For each record below, set it down exactly but leave out any picture.

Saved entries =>
>>>>>
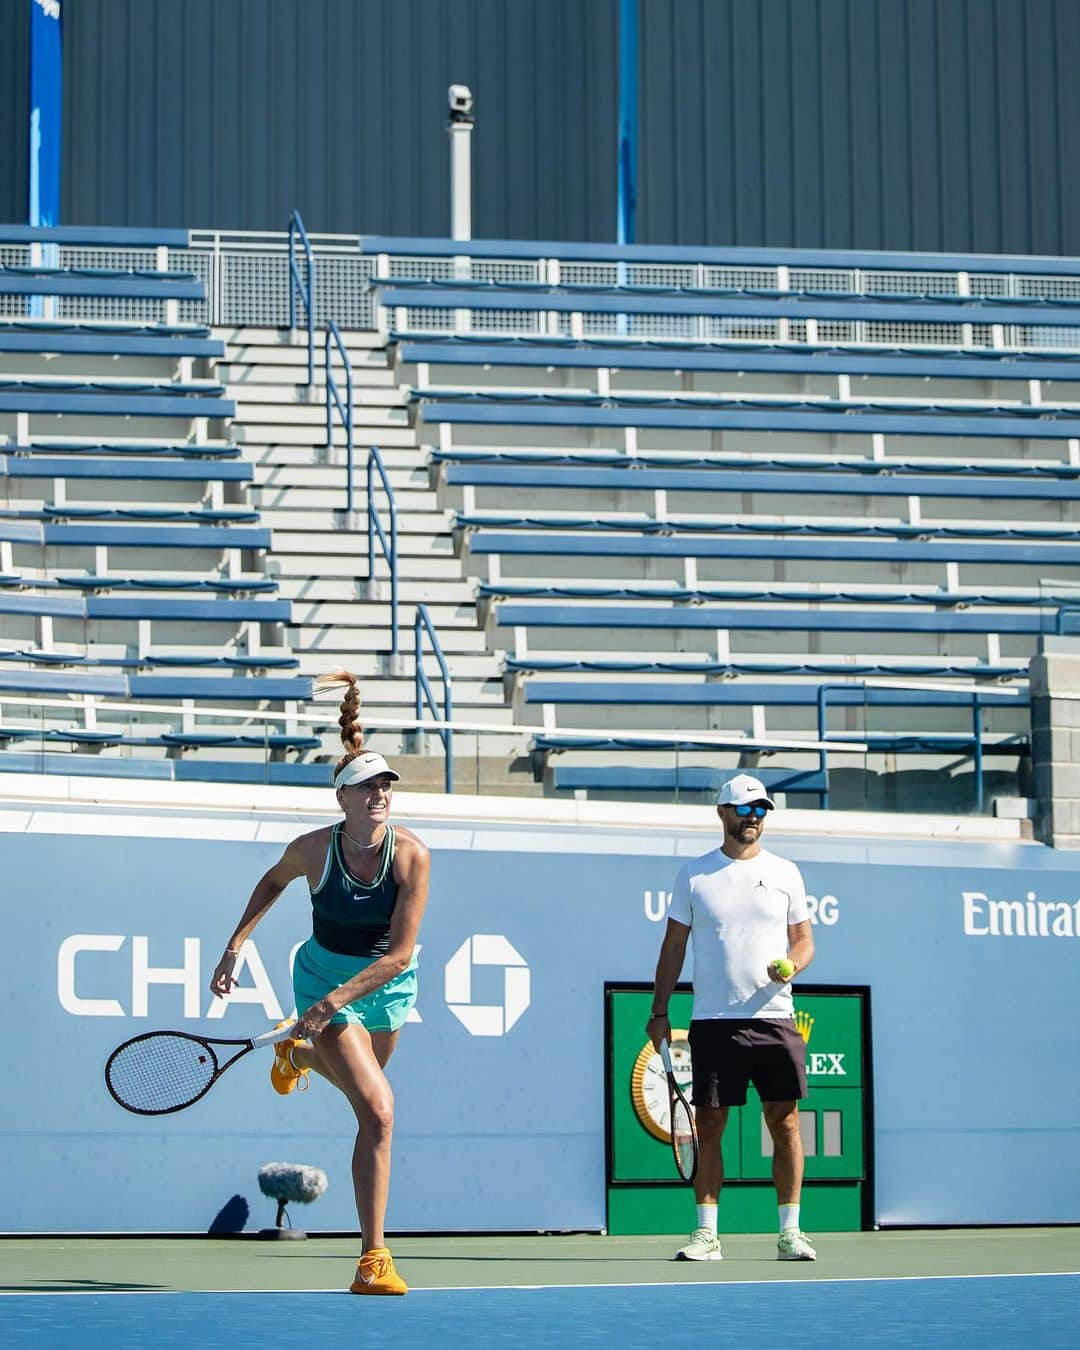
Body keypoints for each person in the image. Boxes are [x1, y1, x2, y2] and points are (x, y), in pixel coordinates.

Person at [209, 669, 429, 1296]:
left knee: (365, 1102)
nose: (380, 794)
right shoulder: (312, 849)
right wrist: (235, 945)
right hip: (322, 977)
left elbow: (400, 954)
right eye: (366, 786)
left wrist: (329, 1010)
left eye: (386, 784)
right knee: (381, 1114)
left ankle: (297, 1052)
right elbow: (272, 882)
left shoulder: (413, 856)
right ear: (343, 798)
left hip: (386, 986)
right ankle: (373, 1261)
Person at [647, 772, 817, 1263]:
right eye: (745, 809)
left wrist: (793, 964)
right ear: (723, 813)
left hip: (774, 1017)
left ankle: (790, 1232)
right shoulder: (694, 874)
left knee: (784, 1123)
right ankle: (707, 1235)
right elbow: (673, 946)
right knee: (712, 1123)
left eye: (762, 810)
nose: (754, 818)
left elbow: (804, 942)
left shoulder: (787, 872)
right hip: (714, 1019)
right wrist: (660, 1010)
<<<<<
Your solution =>
Body keypoints for each person in the image. Boxes are [x1, y1, x2, y2] and points are (x, y), in pixel coordinates.

Person at [209, 669, 429, 1296]:
left knee: (365, 1102)
nose: (380, 794)
right shoulder: (312, 849)
right wrist: (235, 945)
right hip: (322, 977)
left elbow: (400, 954)
right eye: (366, 786)
left wrist: (329, 1010)
left eye: (386, 784)
right knee: (381, 1114)
left ankle: (297, 1052)
right elbow: (272, 882)
left shoulder: (413, 856)
right ear: (343, 798)
left hip: (386, 986)
right ankle: (373, 1261)
Person at [647, 772, 817, 1263]:
right eye: (745, 809)
left wrist: (793, 964)
right ear: (723, 813)
left hip: (774, 1017)
left ankle: (790, 1232)
right shoulder: (694, 874)
left knee: (784, 1123)
right ankle: (707, 1235)
right elbow: (673, 946)
right knee: (712, 1123)
left eye: (762, 810)
nose: (754, 818)
left elbow: (804, 942)
left shoulder: (787, 872)
right hip: (714, 1019)
right wrist: (660, 1010)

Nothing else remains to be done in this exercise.